Students can learn different ways to think green in their daily lives if they were to minor in sustainability.
The minor at CSUN can help students learn about their ecological footprint and the limited resources available in the world.
“The earth is important and we need to try and conserve it and be more efficient so that we can have more generations of people,” said Kami Aikens, 22, junior biology major.
Sustainability means to meet the needs of current generations without hindering future generations’ basic needs, according to the Institute for Sustainability.
Helen Cox, director of the Institute for Sustainability, said the minor teaches students about sustainable practices that can be used in whatever field they go into.
Cox said the minor is meant to inform students with additional information they can use apart from their major.
“Students get exposed to how sustainability applies to different disciplines,” Cox said.
The minor was introduced in 2011 and is offered through the college of humanities in the liberal studies department.
In order for students to minor in sustainability they need to complete 18 units with three core courses and three qualified elective courses. Students are required to take the core courses 300, 310, and 401.
The entry level course 300 is designed to help students understand the basic concepts and multiple perspectives of sustainability.
Students who take the 310 course focus on energy, water, food waste, transportation issues and proposing alternative solutions to create a more sustainable planet, according to the Institute for Sustainability website.
The 401 course is created for students to apply the sustainable practices they have learned into a group project to address a community problem and present a solution.
The electives can range from departments such as anthropology, economics, family and consumer sciences and mechanical engineering. Students are able to select electives from different departments as long as the course somehow relates to sustainability.
There are no plans for the minor to become a major, but there might be a graduate studies program available soon for students, Cox said.
Most of the courses in the minor are open to any student who has an interest in sustainability and students can choose not to declare a minor.
Aikens said she is taking Sustainability 310 because she is interested in mycology (the study of fungi) to learn about sustainable ways to grow mushrooms and help her parents’ heating, ventilation and air conditioning (HVAC) business be more sustainable.
“I want to have a better understanding of the materials I’ll be using and the cost to me and the cost to the earth,” Aikens said.
Mechelle Best, faculty associate for the Institute for Sustainability, teaches one of the 310 courses and said in her class, and other core courses, students focus on lifestyles and individual practices as well as practices in communities and internationally.
Best said students learn what they can do in a broad basis, but also learn what they can do at an individual level.
“We are helping them to be more aware of issues pertaining to sustainability. We expect that that is something that they’ll live by and part of their living is how they behave as students on campus and how they encourage others around them to behave as well,” Best said.

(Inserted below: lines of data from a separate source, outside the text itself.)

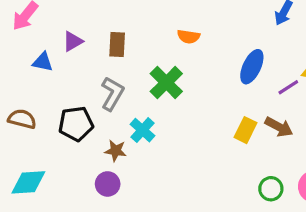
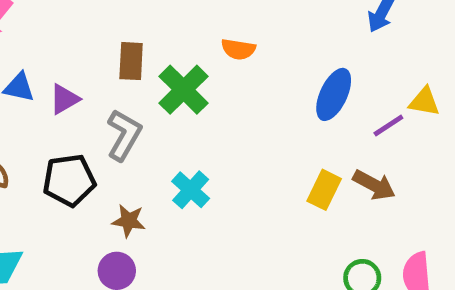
purple triangle: (73, 41) -> (64, 99), moved
green cross: (166, 83) -> (184, 90), moved
cyan cross: (142, 130) -> (191, 190), moved

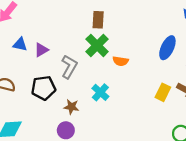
orange semicircle: (238, 49) -> (121, 61), moved
brown rectangle: (131, 61) -> (98, 20), moved

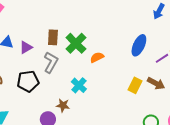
brown rectangle: (98, 20) -> (53, 37), moved
orange semicircle: (121, 61) -> (97, 57), turned 144
brown star: (71, 107) -> (63, 105), moved

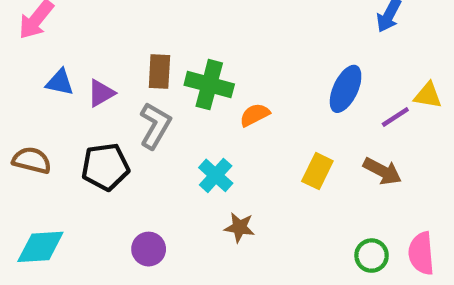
green cross: (76, 43) -> (209, 85), turned -30
yellow rectangle: (135, 85) -> (317, 171), moved
brown star: (63, 105) -> (240, 227), moved

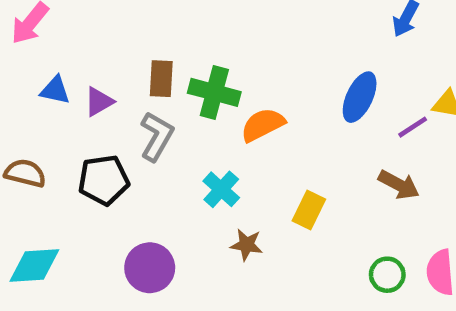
orange semicircle: (255, 115) -> (263, 125), size x1.4
yellow rectangle: (317, 171) -> (309, 210), moved
purple circle: (149, 249) -> (150, 268), size x1.4

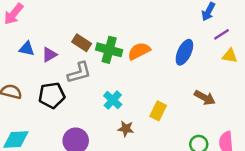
brown rectangle: (161, 79) -> (82, 43), turned -60
orange semicircle: (263, 125) -> (139, 51), moved
purple line: (413, 127) -> (221, 34), moved
gray L-shape: (157, 136) -> (79, 73), turned 45

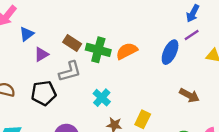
purple line: (221, 34) -> (192, 35), moved
blue triangle: (27, 49) -> (27, 34), moved, turned -49
yellow rectangle: (158, 111) -> (143, 119), moved

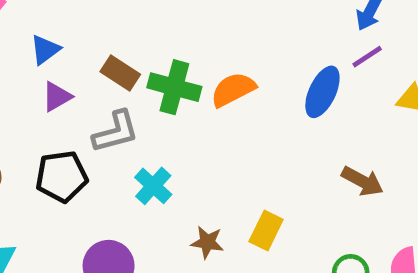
blue triangle: (27, 34) -> (45, 50), moved
cyan cross: (102, 98) -> (153, 186), moved

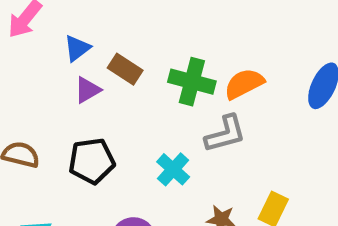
brown rectangle: (120, 73) -> (125, 69), moved
gray L-shape: (116, 132) -> (225, 134), moved

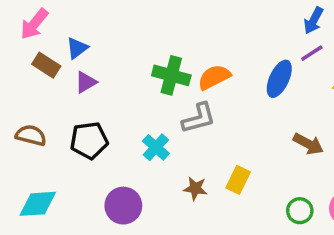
brown rectangle: (125, 69) -> (46, 65), moved

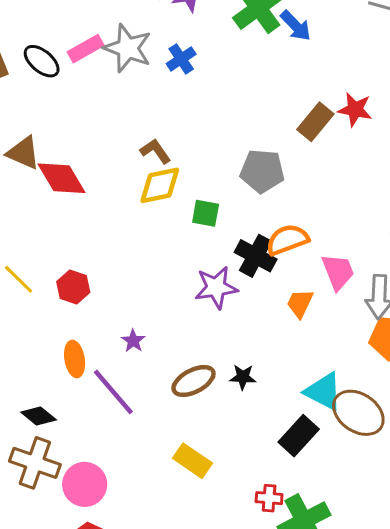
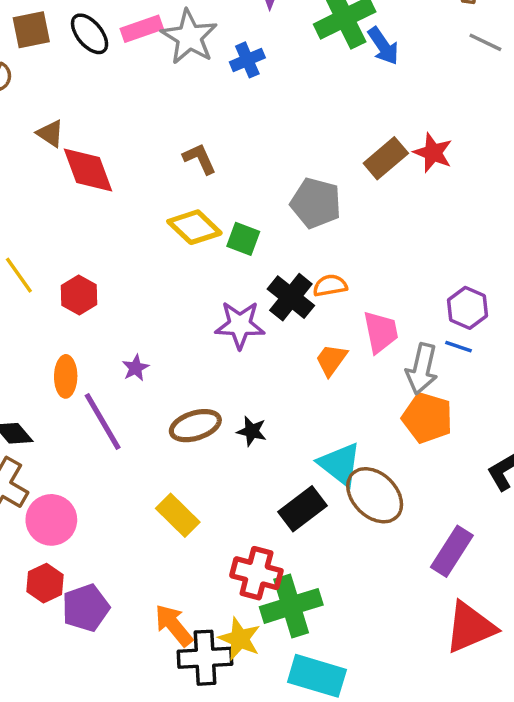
brown triangle: (23, 153) -> (50, 133), size x0.7
yellow diamond: (160, 185) -> (194, 227), moved, turned 45
orange semicircle: (287, 240) -> (330, 286), size x0.7
red cross: (269, 498) -> (256, 573), size x1.6

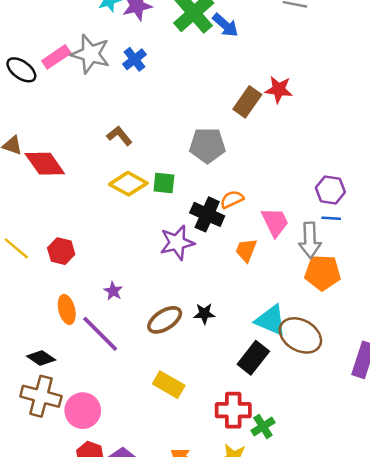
green cross: (291, 606) -> (263, 426), size x0.6

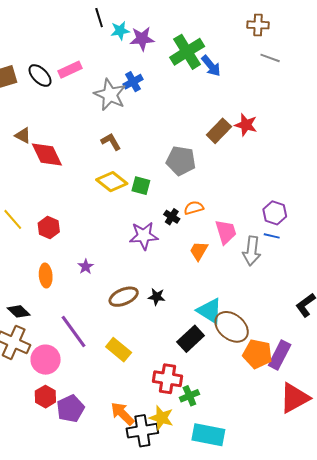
gray star: (90, 54) -> (110, 95), moved
black cross: (207, 214) -> (172, 217), size x0.6
orange pentagon: (323, 273) -> (258, 354), moved
purple line: (100, 334) -> (74, 332), moved

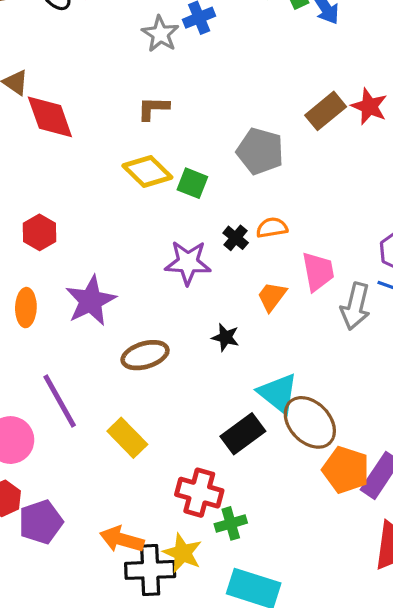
gray star: (110, 95) -> (160, 34), size x0.7
brown L-shape: (111, 142) -> (153, 108), turned -65
purple star: (86, 267) -> (91, 301), size x2.0
black star: (157, 297) -> (225, 337), moved
orange arrow: (122, 414) -> (122, 539), turned -36

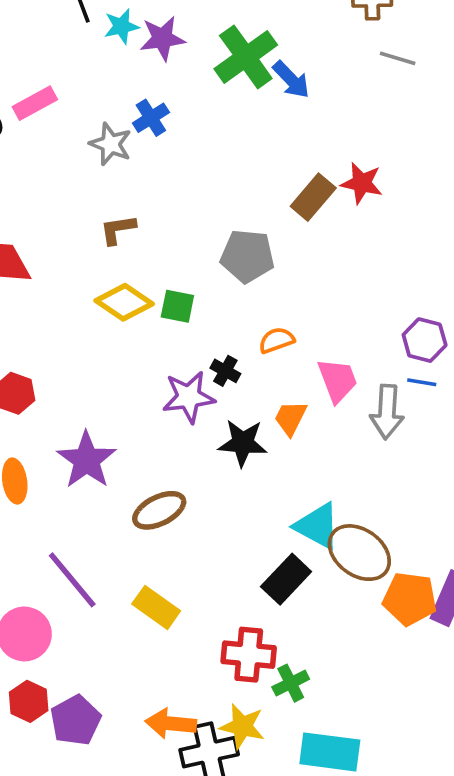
black cross: (236, 238) -> (225, 371), moved
black star: (225, 337) -> (243, 443), moved, size x1.5

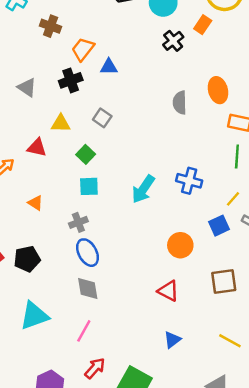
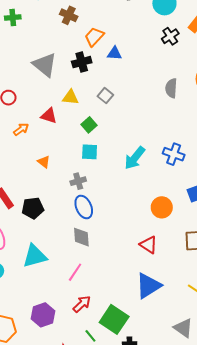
gray triangle: (27, 87) -> (45, 65), size x1.5
blue triangle: (172, 340) -> (148, 286), size x1.8

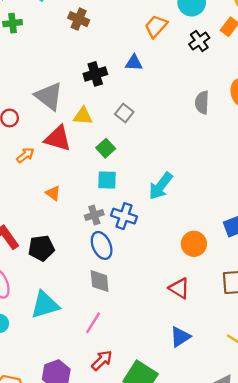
orange trapezoid: (94, 37) -> (156, 26), moved
gray triangle: (45, 65) -> (49, 96), moved
red triangle: (49, 116) -> (58, 138), size x1.4
blue cross: (174, 154) -> (124, 216), moved
blue triangle: (148, 286) -> (180, 337), size x0.7

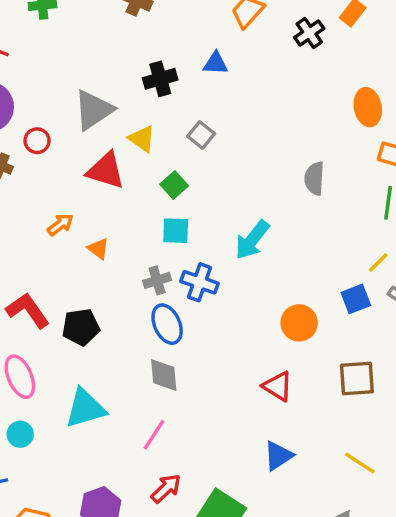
gray triangle: (49, 96) -> (94, 110), turned 48
gray semicircle: (202, 102) -> (314, 178), moved
yellow triangle: (83, 116) -> (142, 139), turned 30
orange arrow: (25, 155) -> (60, 225), moved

Students not only gain the knowledge of how to have a sustainable lifestyle, but there are companies that offer positions such as sustainability coordinator, who tries to adapt sustainability within a company, Best said.
Best said a movement toward sustainability began during the 1960s and 1970s and has become more important because the actions of human beings have had a devastating impact in the natural resources of some areas.
Sustainability has become more popular now because there are certain issues such as global warming that are heard more often in the media and through activism as more people know about these issues, Best said.
“The impacts of some of our actions have become very evident and there are people who see the need for us to change,” Best said.